Stablecoin Usage Hits All-Time High

According to the report, over $94.2 billion in stablecoin payments were settled between January 2023 and February 2025, with current volumes running at $72.3 billion annually. This marks a dramatic acceleration in real-world usage—far beyond just crypto trading.

The total stablecoin supply has ballooned from under $10 billion to $239 billion in the past five years, with projections showing it could reach $2 trillion by 2028. At present, there are over 10 million daily transactions spread across 150 million+ unique blockchain wallets, underscoring the scale and maturity of the ecosystem.

Leading Use Cases for Stablecoins in 2025

The research highlights three primary drivers of stablecoin transaction volume:

B2B Payments: $36B/year
Stablecoins are now a dominant method for cross-border business settlements, offering faster and cheaper alternatives to SWIFT or wire transfers.

Peer-to-Peer (P2P) Transfers: $18B/year
In regions with expensive or slow remittance systems, stablecoins offer a compelling solution—especially among unbanked or underbanked populations.

Card-Linked Payments: $13.2B/year
Integration with Visa, Mastercard, and crypto debit cards has enabled consumers to spend stablecoins for daily purchases.

Regional Insights: Who’s Using Stablecoins—and How

The global stablecoin map is evolving fast:

Top Sending Countries: United States, Singapore, Hong Kong, Japan, and the United Kingdom.

Dominant Corridors: Cross-border flows are especially active between Singapore and China, as well as U.S.-linked jurisdictions.

By region:

Africa: USDT on Tron dominates, particularly in Nigeria and Kenya.

Latin America: Argentina favors USDC on Ethereum, but most of the region leans on USDT via Tron.
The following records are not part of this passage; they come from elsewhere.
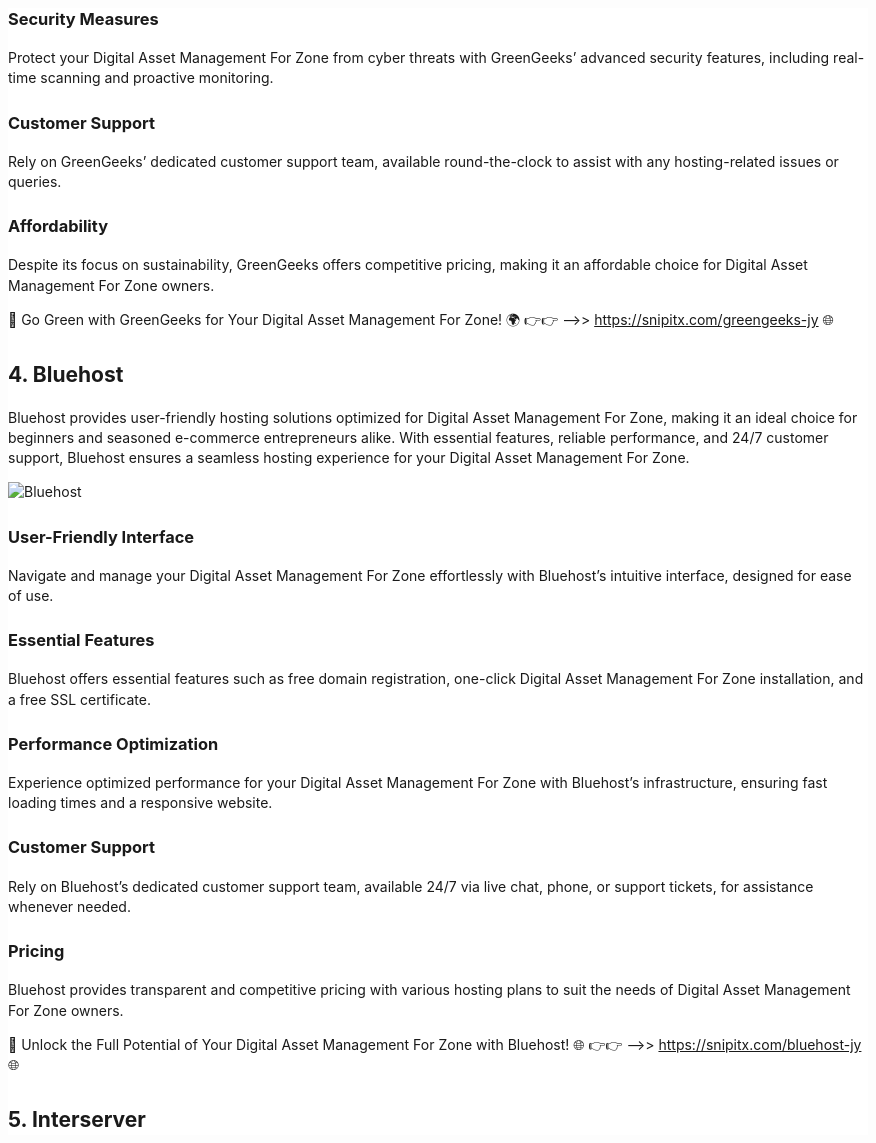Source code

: ### Security Measures
Protect your Digital Asset Management For Zone from cyber threats with GreenGeeks’ advanced security features, including real-time scanning and proactive monitoring.

### Customer Support
Rely on GreenGeeks’ dedicated customer support team, available round-the-clock to assist with any hosting-related issues or queries.

### Affordability
Despite its focus on sustainability, GreenGeeks offers competitive pricing, making it an affordable choice for Digital Asset Management For Zone owners.

🌿 Go Green with GreenGeeks for Your Digital Asset Management For Zone! 🌍
👉👉 -->> https://snipitx.com/greengeeks-jy 🌐

## 4. Bluehost

Bluehost provides user-friendly hosting solutions optimized for Digital Asset Management For Zone, making it an ideal choice for beginners and seasoned e-commerce entrepreneurs alike. With essential features, reliable performance, and 24/7 customer support, Bluehost ensures a seamless hosting experience for your Digital Asset Management For Zone.

![Bluehost](https://i.imgur.com/PasFF9E.jpeg "Bluehost Hosting")

### User-Friendly Interface
Navigate and manage your Digital Asset Management For Zone effortlessly with Bluehost’s intuitive interface, designed for ease of use.

### Essential Features
Bluehost offers essential features such as free domain registration, one-click Digital Asset Management For Zone installation, and a free SSL certificate.

### Performance Optimization
Experience optimized performance for your Digital Asset Management For Zone with Bluehost’s infrastructure, ensuring fast loading times and a responsive website.

### Customer Support
Rely on Bluehost’s dedicated customer support team, available 24/7 via live chat, phone, or support tickets, for assistance whenever needed.

### Pricing
Bluehost provides transparent and competitive pricing with various hosting plans to suit the needs of Digital Asset Management For Zone owners.

🚀 Unlock the Full Potential of Your Digital Asset Management For Zone with Bluehost! 🌐
👉👉 -->> https://snipitx.com/bluehost-jy 🌐

## 5. Interserver
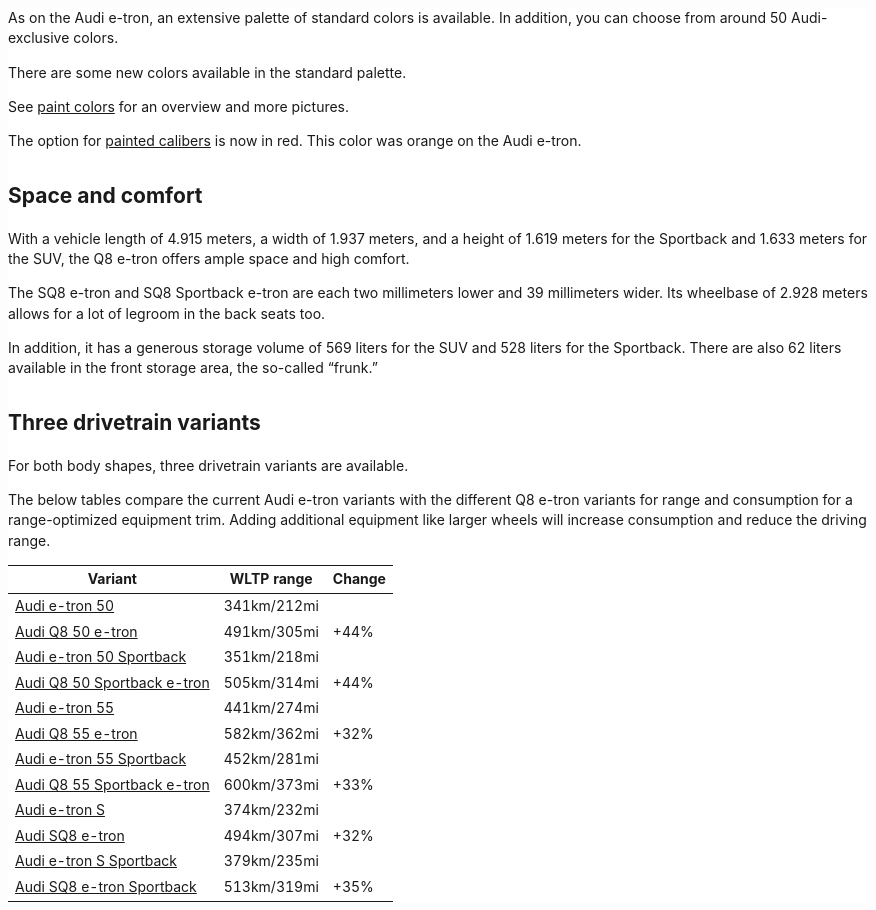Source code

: As on the Audi e-tron, an extensive palette of standard colors is available. In addition, you can choose from around 50 Audi-exclusive colors.

There are some new colors available in the standard palette.

See [paint colors](../../models/q8-e-tron/exterior/paint/) for an overview and more pictures.

The option for [painted calibers](../../models/q8-e-tron/exterior/paintedcalibers/) is now in red. This color was orange on the Audi e-tron.

## Space and comfort

With a vehicle length of 4.915 meters, a width of 1.937 meters, and a height of 1.619 meters for the Sportback and 1.633 meters for the SUV, the Q8 e-tron offers ample space and high comfort. 

The SQ8 e-tron and SQ8 Sportback e-tron are each two millimeters lower and 39 millimeters wider. Its wheelbase of 2.928 meters allows for a lot of legroom in the back seats too.

In addition, it has a generous storage volume of 569 liters for the SUV and 528 liters for the Sportback.
There are also 62 liters available in the front storage area, the so-called “frunk.”

## Three drivetrain variants

For both body shapes, three drivetrain variants are available.

The below tables compare the current Audi e-tron variants with the different Q8 e-tron variants for range and consumption for a range-optimized equipment trim. Adding additional equipment like larger wheels will increase consumption and reduce the driving range.

|Variant                 |  WLTP range                                                         |Change |
|-------------------------------                                                                |-----------        |-------|
| [Audi e-tron 50](../../models/e-tron/variants/#audi-e-tron-50)                                |  341km/212mi      |       |
| [Audi Q8 50 e-tron](../../models/q8-e-tron/variants/#audi-q8-50-e-tron)                       |  491km/305mi      | +44%  |
| [Audi e-tron 50 Sportback](../../models/e-tron/variants/#audi-e-tron-50-sportback)            |  351km/218mi      |       |
| [Audi Q8 50 Sportback e-tron](../../models/q8-e-tron/variants/#audi-q8-50-sportback-e-tron)   |  505km/314mi      | +44%  |
| [Audi e-tron 55](../../models/e-tron/variants/#audi-e-tron-55)                                |  441km/274mi      |       |
| [Audi Q8 55 e-tron](../../models/q8-e-tron/variants/#audi-q8-55-e-tron)                       |  582km/362mi      | +32%  |
| [Audi e-tron 55 Sportback](../../models/e-tron/variants/#audi-e-tron-55)                      |  452km/281mi      |       |
| [Audi Q8 55 Sportback e-tron](../../models/q8-e-tron/variants/#audi-q8-55-sportback-e-tron)   |  600km/373mi      | +33%  |
| [Audi e-tron S](../../models/e-tron/variants/#audi-e-tron-60s)                                |  374km/232mi      |       |
| [Audi SQ8 e-tron](../../models/q8-e-tron/variants/#audi-sq8-e-tron)                           |  494km/307mi      | +32%  |
| [Audi e-tron S Sportback](../../models/e-tron/variants/#audi-e-tron-60s)                      |  379km/235mi      |       |
| [Audi SQ8 e-tron Sportback](../../models/q8-e-tron/variants/#audi-sq8-sportback-e-tron)       |  513km/319mi      | +35%  |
India: Unique for its Polygon and USDC usage, driven by developer activity and on-chain financial tools.

Tech Stack Breakdown: Tron Leads the Race

The infrastructure behind stablecoin payments is also shifting:

Stablecoins: USDT controls ~90% of global volume, with USDC gaining share in institutional use cases.

Blockchains: Tron leads in transaction volume due to low fees, followed by Ethereum, BSC, and Polygon.

For high-value B2B transfers, Ethereum averages $219,000 per transaction, making it a preferred choice for enterprises—even as Tron remains the network of choice for speed and efficiency.

What’s Next for Stablecoins?

The report forecasts continued growth driven by:

Institutional involvement: Companies like Visa, Stripe, and even the U.S. Treasury are building or supporting stablecoin infrastructure.

Prefunding solutions: Emerging services like Arf and Mansa offer instant liquidity, removing friction from cross-border settlements.

Regulatory clarity: Clearer frameworks in major jurisdictions will open the doors for broader fintech integration.

Bottom line: Stablecoins are no longer a crypto niche—they’re becoming the backbone of global payments.